SALA NOVA: Autoritratto
Xintong Gao
Andrea Festa Fine Art è lieta di inaugurare Sala Nova con la mostra personale Autoritratto di Xintong Gao.
L'inaugurazione si terrà l’8 maggio 2025, dalle 18:00 alle 21:00, e la mostra sarà visitabile fino al 20 giugno 2025, presso Lungotevere degli Altoviti 1, Roma.
Per l’occasione saranno presentati cinque dipinti a olio e acrilico, che offrono una riflessione intima sull’identità, la trasformazione e la resilienza.
Sebbene noto per la sua pratica astratta, Gao affronta l’atto dell’autoritratto come un rituale privato, che segna transizioni fondamentali della sua vita.

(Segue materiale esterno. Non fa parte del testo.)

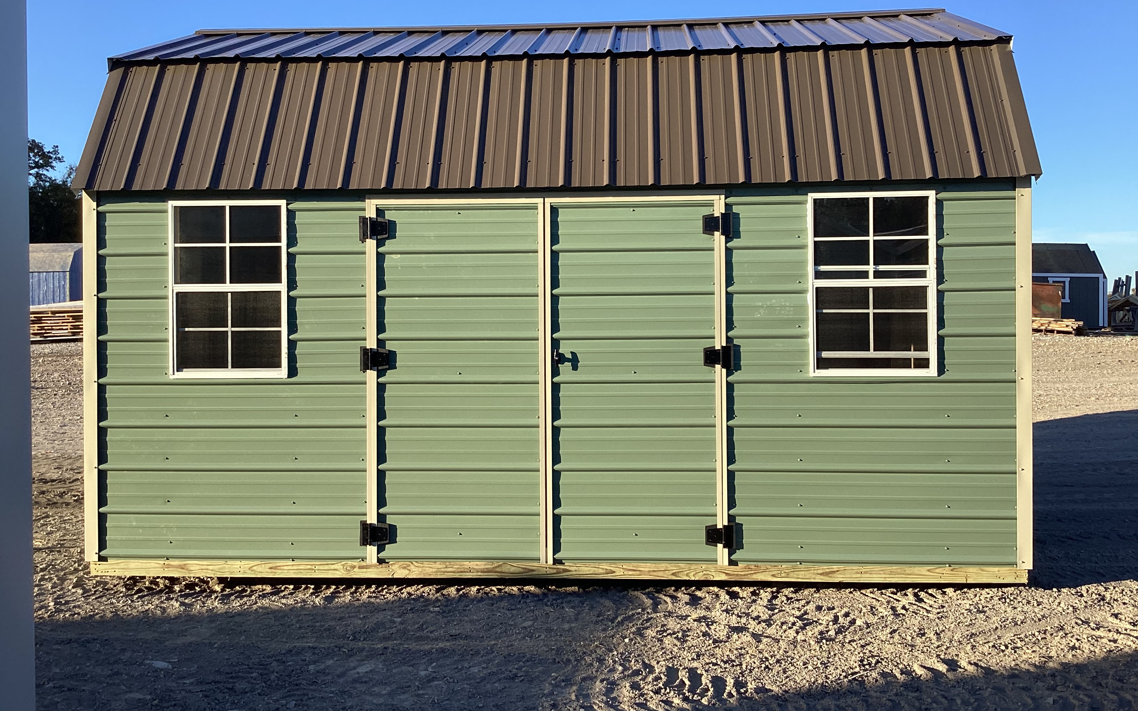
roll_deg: -0.6
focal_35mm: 33
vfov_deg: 38.2
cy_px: 293
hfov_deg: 58.1
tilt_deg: -1.0
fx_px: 1023
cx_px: 571
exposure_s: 1/547
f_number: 2.4
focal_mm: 3.3
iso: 25
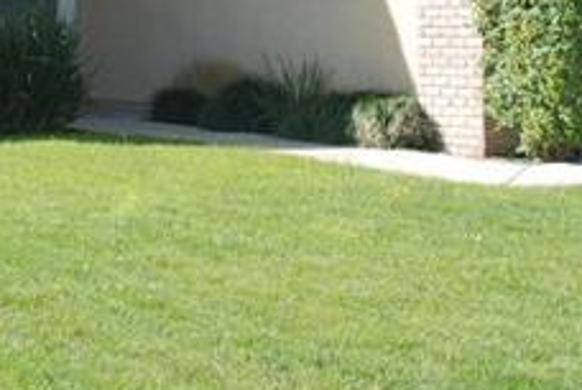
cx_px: 278
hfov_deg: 13.8
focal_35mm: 148
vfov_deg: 9.0
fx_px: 2397
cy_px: -256
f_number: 7.1
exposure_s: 1/200
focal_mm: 22
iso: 100
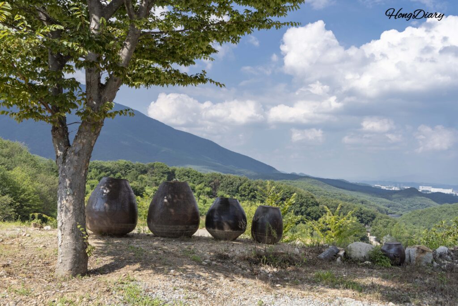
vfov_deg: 36.9
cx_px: 229
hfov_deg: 53.1
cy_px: 153
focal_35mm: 36
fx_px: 458
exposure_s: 1/125
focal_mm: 36
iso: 100
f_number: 11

«Quando mi sono trasferito a Bologna, era un momento di profondo cambiamento. Ho cancellato ciò che non mi piaceva e, da quel vuoto, ho creato il mio autoritratto.» — Xintong Gao
Le sue opere nascono da tele scartate o da tessuti un tempo usati per pulire i pennelli — materiali carichi di memoria, imperfezione e tracce di errori passati.«Sotto l’autoritratto c’è un lavoro abbandonato, un fallimento. L’ho ricoperto per ricordarmi che anche gli errori hanno un valore.» — Xintong Gao. Rivestendo questi frammenti, Gao afferma la bellezza profonda della rinascita e il potere narrativo dell’imperfezione.«Il tessuto era stato usato per pulire i pennelli per così tanto tempo che non restava più spazio. Stavo per buttarlo via, quando all’improvviso ho visto qualcosa: un giardino, un riflesso nascosto di me tra i fiori.» — Xintong Gao
I suoi autoritratti non nascono dal riflesso di uno specchio classico, ma da superfici umili e inaspettate — un piattino da dessert, un tessuto dimenticato — luoghi in cui nuovi sé emergono nei margini dell’ordinario. «Di solito realizzo un autoritratto con uno specchio accanto, come facevano i grandi maestri. Questa volta, è nato dal riflesso in un piccolo piattino da dessert.» — Xintong Gao
Con Autoritratto, Xintong Gao invita lo spettatore a un atto di introspezione e resilienza, celebrando le superfici imperfette dove la trasformazione sboccia in silenzio.